Work instructions — Look through the entries. Copy each line that has the word "para".

Data provided —
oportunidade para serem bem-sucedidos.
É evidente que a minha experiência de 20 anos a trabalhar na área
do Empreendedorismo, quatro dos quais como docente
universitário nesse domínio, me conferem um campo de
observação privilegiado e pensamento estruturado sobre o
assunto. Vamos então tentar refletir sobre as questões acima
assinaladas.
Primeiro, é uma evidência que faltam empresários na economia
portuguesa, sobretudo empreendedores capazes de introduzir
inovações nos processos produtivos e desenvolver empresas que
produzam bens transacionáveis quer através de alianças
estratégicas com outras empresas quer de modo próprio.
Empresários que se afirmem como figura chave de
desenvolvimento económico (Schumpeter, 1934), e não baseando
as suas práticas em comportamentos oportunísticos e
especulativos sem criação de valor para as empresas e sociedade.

Result of this task —
oportunidade para serem bem-sucedidos.
especulativos sem criação de valor para as empresas e sociedade.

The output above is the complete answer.